Twin Cities housing officials will announce today that four major national lenders have agreed to give them first dibs on hundreds of discounted homes coming out of foreclosure.

That means that Minneapolis and St. Paul, working with key nonprofit developers, will be able to pick off strategic properties for their efforts to rebuild neighborhoods. Some could be discounted by 10 to 15 percent off current market values to reflect what lenders save by avoiding holding costs.

The program will be coordinated by the Greater Metropolitan Housing Corporation in Minneapolis and Dayton's Bluff Neighborhood Housing Services in St. Paul. It is the pilot for a national program expected to expand soon to Cleveland and New York.

The two organizations already have looked over more than 200 properties, according to Carolyn Olson, president of Greater Metropolitan. Jim Erchul, executive director for the Dayton's Bluff group, said he is assuming that eventually "hundreds and hundreds" of houses will eventually be available through the program.

The two nonprofits will offer properties to the two cities, other nonprofit developers working within their borders, and private developers with a track record.

Some properties need only minor repairs and can be sold as-is to families. Others will be offered to private or nonprofit rehabilitation groups for more extensive work. Minneapolis is planning to use some of its recent dose of federal housing recovery money to subsidize the gap between the purchase-rehab cost of a home and its value in a depressed market.

"This is a significant step forward," said Tom Streitz, housing director for the Minneapolis development agency.

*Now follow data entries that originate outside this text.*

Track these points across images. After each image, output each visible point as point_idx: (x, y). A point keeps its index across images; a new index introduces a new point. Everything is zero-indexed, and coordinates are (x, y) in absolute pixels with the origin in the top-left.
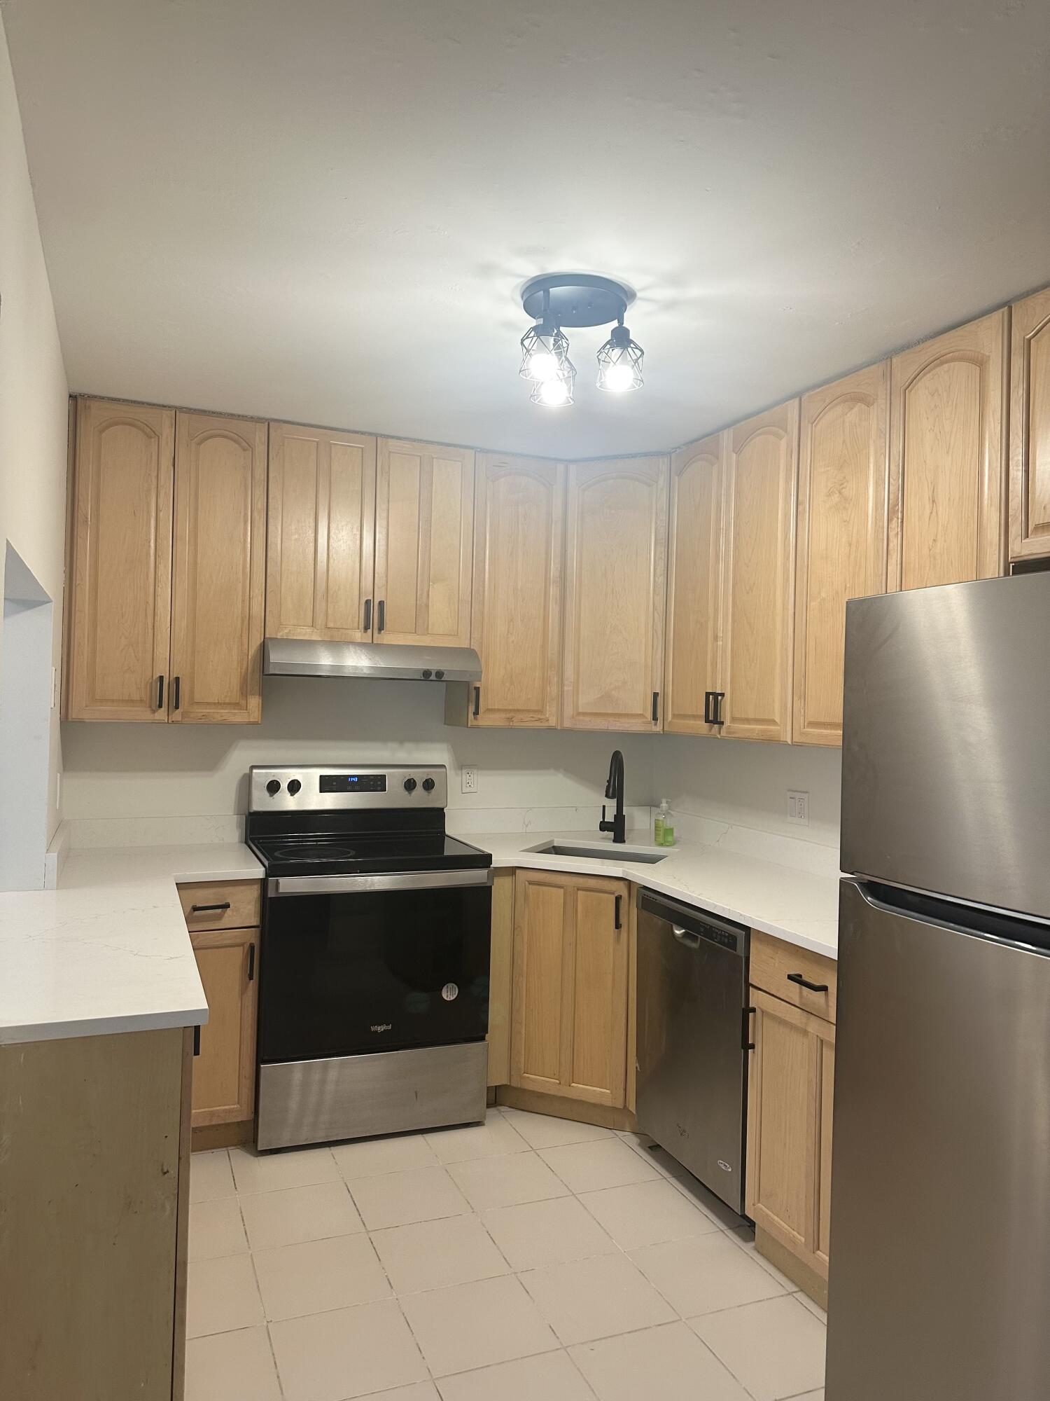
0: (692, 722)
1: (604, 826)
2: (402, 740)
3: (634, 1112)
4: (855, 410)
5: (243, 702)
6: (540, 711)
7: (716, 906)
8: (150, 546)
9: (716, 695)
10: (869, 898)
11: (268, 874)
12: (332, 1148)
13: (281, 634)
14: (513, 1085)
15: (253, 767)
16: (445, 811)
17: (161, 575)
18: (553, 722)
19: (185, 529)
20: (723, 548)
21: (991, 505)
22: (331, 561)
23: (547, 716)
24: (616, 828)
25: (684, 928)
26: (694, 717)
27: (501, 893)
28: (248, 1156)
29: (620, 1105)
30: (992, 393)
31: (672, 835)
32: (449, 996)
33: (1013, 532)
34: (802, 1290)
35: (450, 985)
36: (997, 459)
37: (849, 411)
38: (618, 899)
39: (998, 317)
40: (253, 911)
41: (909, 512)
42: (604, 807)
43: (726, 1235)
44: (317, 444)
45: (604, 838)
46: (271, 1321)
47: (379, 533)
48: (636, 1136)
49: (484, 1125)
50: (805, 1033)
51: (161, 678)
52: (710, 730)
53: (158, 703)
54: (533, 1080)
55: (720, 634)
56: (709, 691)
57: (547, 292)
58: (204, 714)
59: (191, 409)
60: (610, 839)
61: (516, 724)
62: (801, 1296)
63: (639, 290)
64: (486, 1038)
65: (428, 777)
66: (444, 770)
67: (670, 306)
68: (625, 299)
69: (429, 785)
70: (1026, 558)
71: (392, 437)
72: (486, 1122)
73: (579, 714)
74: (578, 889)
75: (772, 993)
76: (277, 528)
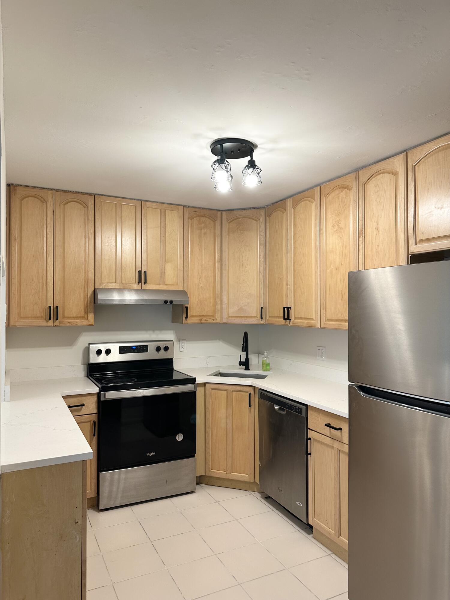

Still other homes will be snapped up by cities to either be held until the market improves, or demolished and the land banked for future housing development.

"The most important thing is that there's more efficiency in having a bulk look at properties, rather than a one-by-one, case-by-case thing," said Tom Sanchez, a development team manager for the city of St. Paul. Cities and nonprofits are sometimes frustrated in finding lender contacts for foreclosed homes.

In St. Paul, the focus will be on homes in the city's Invest St. Paul area, which includes much of the East Side, Frogtown and North End plus other scattered areas. The Minneapolis focus will be on the North Side, northeast Minneapolis and the Phillips-Powderhorn areas.

"Our hope is that the discounts will be pretty steep," said Cecile Bedor, St. Paul's planning and economic development director.

Local officials said that the pilot is originating in the Twin Cities because they are ahead of other areas nationally in responding to the blighting influence of vacant foreclosed homes. For example, Minneapolis already is funneling state, city and nonprofit money into the purchase of strategic properties on the North Side, the hardest-hit foreclosure area in the state.

Nonprofits participating in the new program are expected to pick off homes they regard as pivotal to developments they already have built or have planned.

In Minneapolis, Olson said Greater Metropolitan will be choosy about the private developers with whom it works. She'll be looking for developers that do quality work, demonstrate financial capacity and will meet rehab standards.

The pilot is the brainchild of four national organizations representing the nonprofit sector, who have formed the National Community Stabilization Trust. Lenders supplying the foreclosed properties include Wells Fargo, Fannie Mae, JPMorgan Chase and CitiGroup, which will save holding costs if the properties are bought.